Assertion (A) : The product of two successive positive integral multiples of 5 is 300, then the two numbers are 15 and 20.
Reason (R ) : The product of two consecutive integers is a multiple of 2

To solve the problem, we will analyze the assertion and the reason provided. ### Step 1: Understanding the Assertion The assertion states that the product of two successive positive integral multiples of 5 is 300, and these numbers are 15 and 20. ### Step 2: Define the Multiples Let the first multiple of 5 be represented as \( 5k \), where \( k \) is a positive integer.

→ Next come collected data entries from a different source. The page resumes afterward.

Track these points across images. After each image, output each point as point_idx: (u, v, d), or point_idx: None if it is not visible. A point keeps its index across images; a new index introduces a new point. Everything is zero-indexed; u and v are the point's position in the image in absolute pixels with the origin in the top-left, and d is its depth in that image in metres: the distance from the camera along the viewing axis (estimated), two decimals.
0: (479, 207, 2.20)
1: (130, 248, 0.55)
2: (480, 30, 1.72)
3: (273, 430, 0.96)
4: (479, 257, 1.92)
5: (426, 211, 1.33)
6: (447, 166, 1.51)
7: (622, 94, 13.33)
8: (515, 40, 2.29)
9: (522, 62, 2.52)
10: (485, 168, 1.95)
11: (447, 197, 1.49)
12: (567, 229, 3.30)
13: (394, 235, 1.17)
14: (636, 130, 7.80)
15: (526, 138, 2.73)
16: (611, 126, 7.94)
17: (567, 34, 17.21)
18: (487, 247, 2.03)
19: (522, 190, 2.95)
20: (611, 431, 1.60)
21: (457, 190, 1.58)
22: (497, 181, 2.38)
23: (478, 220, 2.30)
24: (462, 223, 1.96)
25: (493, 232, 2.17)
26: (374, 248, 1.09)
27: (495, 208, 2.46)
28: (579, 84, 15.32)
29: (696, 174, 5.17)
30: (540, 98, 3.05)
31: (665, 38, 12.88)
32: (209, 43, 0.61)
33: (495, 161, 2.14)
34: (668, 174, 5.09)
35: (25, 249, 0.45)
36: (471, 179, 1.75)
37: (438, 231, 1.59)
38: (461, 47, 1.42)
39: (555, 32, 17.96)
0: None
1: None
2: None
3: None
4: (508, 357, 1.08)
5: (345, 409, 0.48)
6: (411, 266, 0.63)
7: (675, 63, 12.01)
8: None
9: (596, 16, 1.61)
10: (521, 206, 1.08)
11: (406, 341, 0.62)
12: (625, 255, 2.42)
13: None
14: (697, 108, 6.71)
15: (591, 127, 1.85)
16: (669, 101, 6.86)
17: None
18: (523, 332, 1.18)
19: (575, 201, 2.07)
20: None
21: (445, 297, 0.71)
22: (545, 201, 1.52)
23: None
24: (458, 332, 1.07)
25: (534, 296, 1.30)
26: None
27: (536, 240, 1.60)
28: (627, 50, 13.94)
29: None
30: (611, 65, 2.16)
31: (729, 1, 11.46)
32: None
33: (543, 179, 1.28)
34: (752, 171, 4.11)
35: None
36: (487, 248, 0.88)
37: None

The next successive multiple of 5 would then be \( 5(k + 1) \). ### Step 3: Set Up the Equation According to the assertion, the product of these two multiples equals 300: \[ (5k) \times (5(k + 1)) = 300 \] This simplifies to: \[ 25k(k + 1) = 300 \] ### Step 4: Simplify the Equation Dividing both sides by 25 gives: \[ k(k + 1) = \frac{300}{25} = 12 \] ### Step 5: Form the Quadratic Equation Rearranging the equation leads to: \[ k^2 + k - 12 = 0 \] ### Step 6: Factor the Quadratic To factor the quadratic equation, we need two numbers that multiply to -12 and add to 1. The factors are 4 and -3: \[ (k + 4)(k - 3) = 0 \] ### Step 7: Solve for \( k \) Setting each factor to zero gives: 1. \( k + 4 = 0 \) → \( k = -4 \) (not a positive integer) 2. \( k - 3 = 0 \) → \( k = 3 \) (valid solution) ### Step 8: Find the Multiples Substituting \( k = 3 \) back into our expressions for the multiples: - First multiple: \( 5k = 5 \times 3 = 15 \) - Second multiple: \( 5(k + 1) = 5 \times 4 = 20 \) ### Step 9: Verify the Assertion Now, we check the product: \[ 15 \times 20 = 300 \] Thus, the assertion is correct. ### Step 10: Analyze the Reason The reason states that the product of two consecutive integers is a multiple of 2. Let's denote two consecutive integers as \( k \) and \( k + 1 \). ### Step 11: Check the Reason The product of these integers is: \[ k(k + 1) \] This product is always even because one of the two consecutive integers must be even. Therefore, the reason is also correct. ### Conclusion Both the assertion and the reason are true. However, the reason does not directly explain the assertion. Therefore, while both statements are true, the reasoning is not the correct explanation for the assertion. ---